━━ Quoted passage
How two friends from Cuba lost touch, then reunited in the U.S. — after 60 years apart

Her iPhone rang, and Terry Diego made a face.

The call was coming from an unknown number, and Terry doesn’t answer calls from unknown numbers. Her husband Emilio does, though, so she passed her device to him.

This was not even two years ago. It had, to that point, been just another ordinary day of enjoying retirement for the Diegos, who live in the Sun City Carolina Lakes community in Indian Land, South Carolina. But Terry was about to get the biggest surprise she’d had in her seven decades on earth.

“I picked up the phone,” Emilio recalls, “and I heard a lady speak in Spanish. She appeared to be a bit distraught. She was very anxious. She was asking for Teresa” — Terry’s given name — “saying, ‘I’m her friend Lilly.’ I said, ‘Wait a minute.’ I went to my wife and gave her the phone, and I said, ‘This is Lilly calling you.’ She looked at me like, What the hell are you talking about? You’re pulling my leg.

The only Lilly she knew was a Lilly who she hadn’t heard from in about 30 years.

Who she hadn’t seen in the flesh since the summer of 1962, when Terry’s mother and father left their home country of Cuba with barely more than the clothes on their backs to start a new life in the United States.

Since they were 11 years old.

When Terry came onto the phone, Lilly was so overcome with emotion that she could barely speak. Terry, meanwhile, couldn’t contain herself; she kept asking Lilly where she’d been all these years, what had happened to her, how she’d managed to finally track her down.

“I was in disbelief,” Terry recalls. “I never thought I would hear from her again. It was a lot of years that had passed. I figured she had moved out of the country, or she was living someplace else in Cuba. ... I thought maybe she was dead!”

The women both laugh.

They’re sitting at a table in the Diegos’ breakfast area in mid-January, six days into a month-long visit that started with an emotional reunion — after 60 years apart — at Charlotte Douglas International Airport, upon Lilly’s arrival from her new home in Phoenix.

It’s been almost one month since Lilly came to the U.S. legally, after a yearslong effort to leave the long-suffering Caribbean nation.

And here’s an interesting wrinkle: If not for her childhood friend Terry, Lilly might still be stuck there.

After hours of delays Lilly Padron and childhood Terry Diego reunited at baggage claim after over 60 years apart.
After hours of delays Lilly Padron and childhood Terry Diego reunited at baggage claim after over 60 years apart.

‘We cried a lot when we said goodbye’

Lilly and Terry met when they were 5-year-old kindergartners, in 1956, at a time when Havana was a gleaming, lively jewel of a metropolis. Their comfortably middle-class families lived just a block and a half away, and once they became friends, Lilly could often be found at Terry’s, or vice-versa, playing with dolls, playing house — and just generally spending as much time together as they could.
━━━━
━━ Data excerpts
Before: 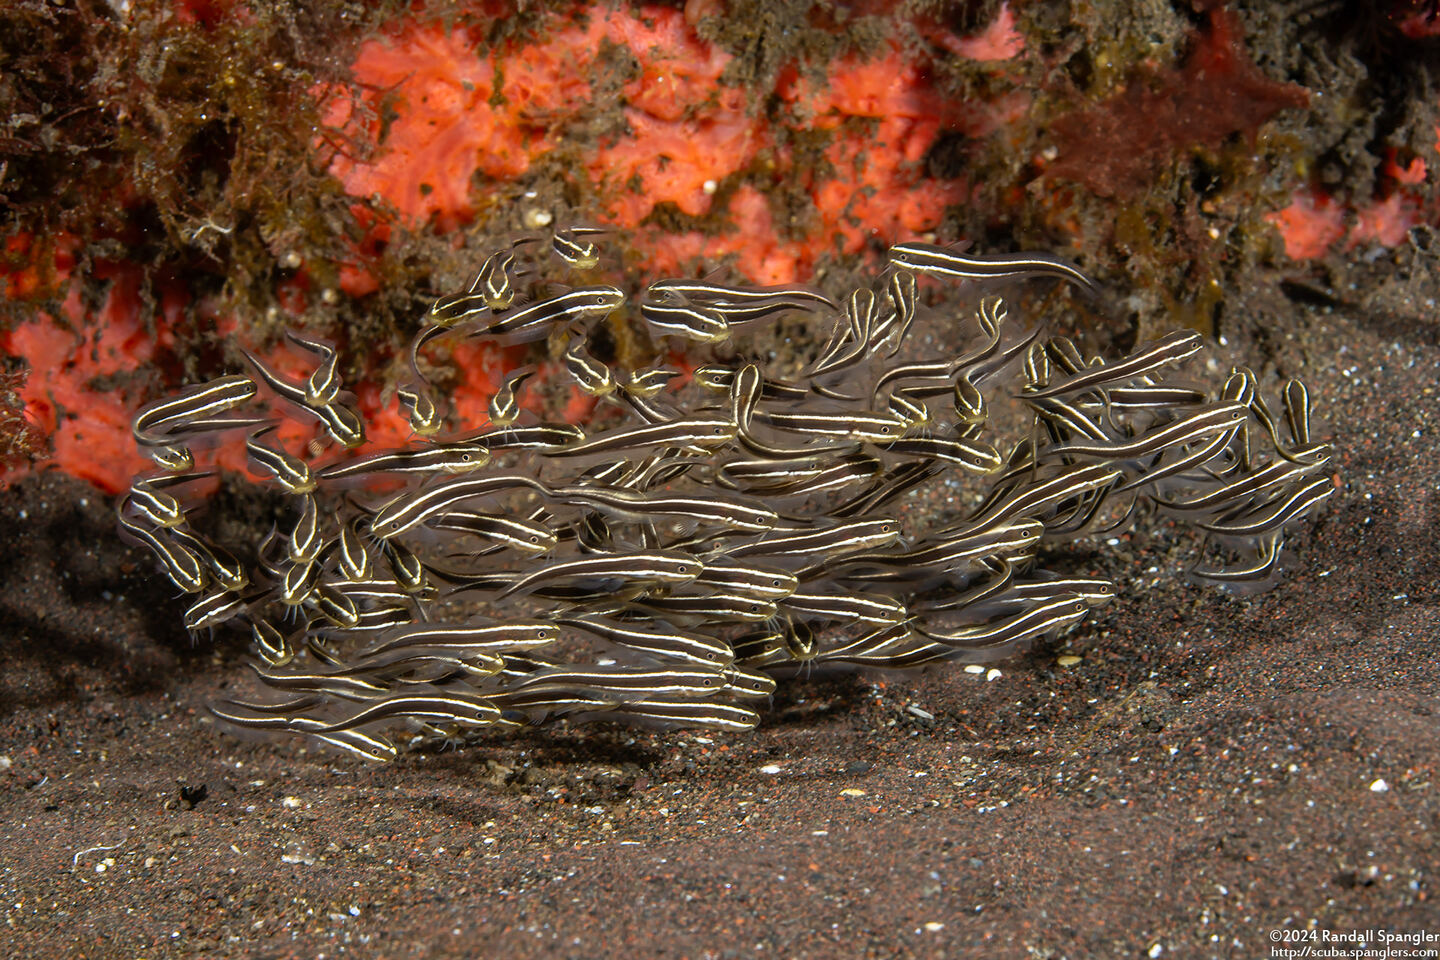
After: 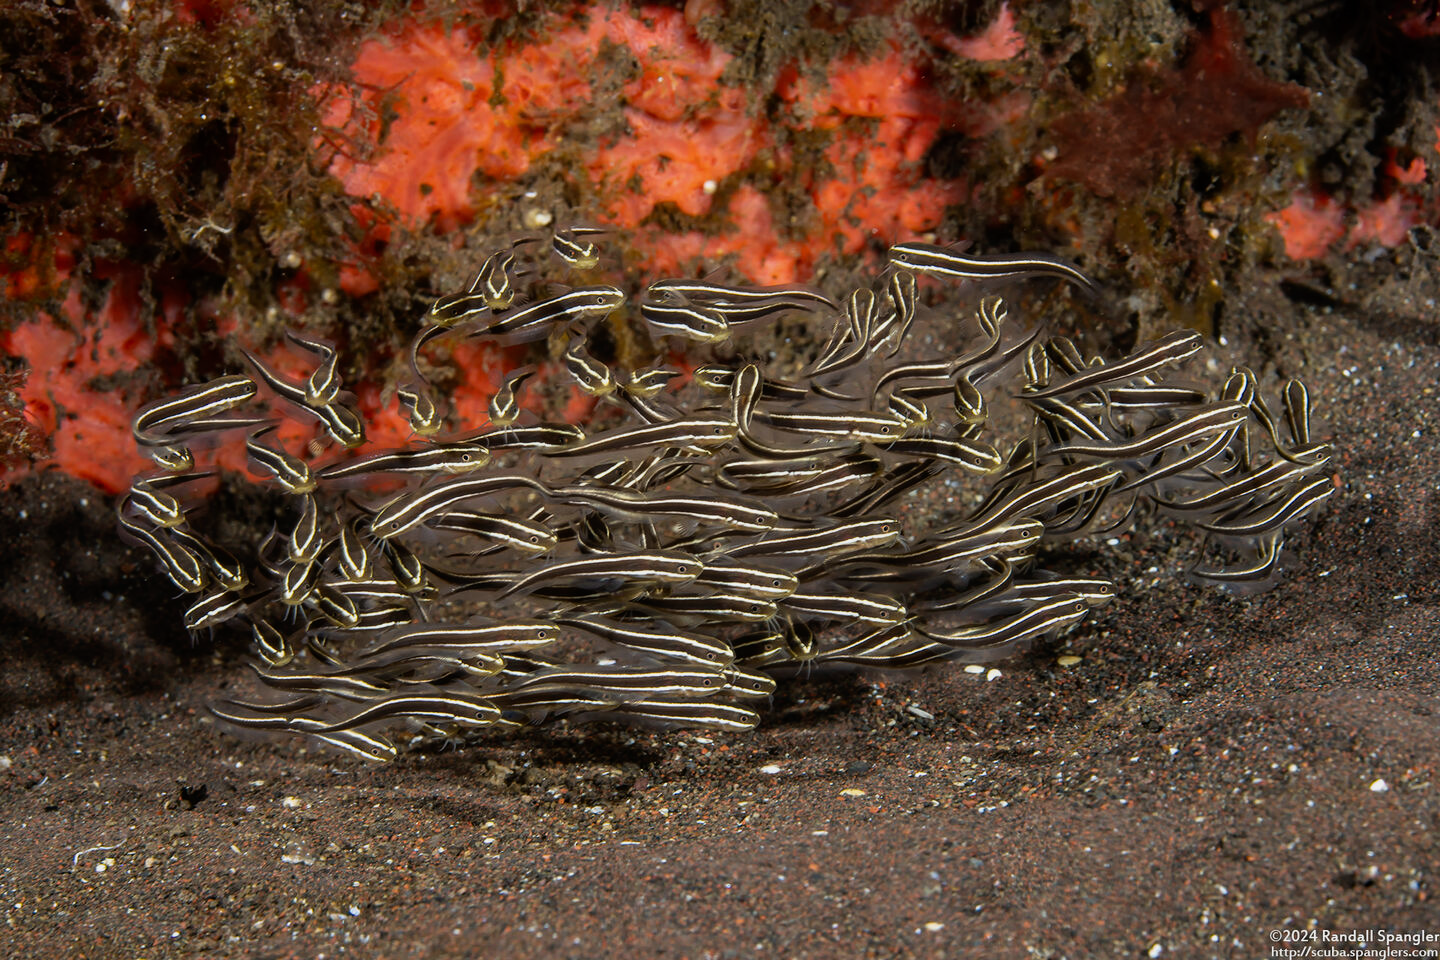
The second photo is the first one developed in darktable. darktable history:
tone equalizer: -8 EV -0.426 EV, -7 EV -0.429 EV, -6 EV -0.303 EV, -5 EV -0.234 EV, -3 EV 0.236 EV, -2 EV 0.33 EV, -1 EV 0.363 EV, +0 EV 0.422 EV
exposure: exposure -0.546 EV, compensate highlight preservation false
━━━━
Exercise tasks —
A. In the article about the two friends from Cuba, at which airport did Lilly and Terry reunite in person?
B. Carry the article about the two childhood friends from Cuba forward from its final sentence.

Written responses —
A. Charlotte Douglas International Airport

B.
But following the Cuban Revolution and Fidel Castro’s rise to power in 1959, the country became a one-party Communist state.

As the sweet existence their families had enjoyed slowly began to sour, Terry’s parents hatched a plan to seek asylum in the U.S., where their son (15 years Terry’s elder) was already living with his wife and child.

Once everything lined up for them to leave, Terry’s mother threw a party for her daughter right before they left — one that Lilly, naturally, would attend. During the gathering, Terry cut off a small lock of her hair and gave it to Lilly; Lilly gifted Terry a tiny coin purse adorned with the words “Habana” and “Cuba” that she’d bought at Woolworth’s, and into which she’d placed a small handful of Cuban coins.

When she handed it to her, Lilly told Terry: “Never forget your country.”

“We cried a lot when we said goodbye,” Lilly says, her voice shaking, as she recalls the moment in striking detail.

Still, even at just 11 years old, Terry says she felt that two things were certain: 1) That they would never see each other again, unless Lilly left Cuba, and 2) That they would always keep in touch.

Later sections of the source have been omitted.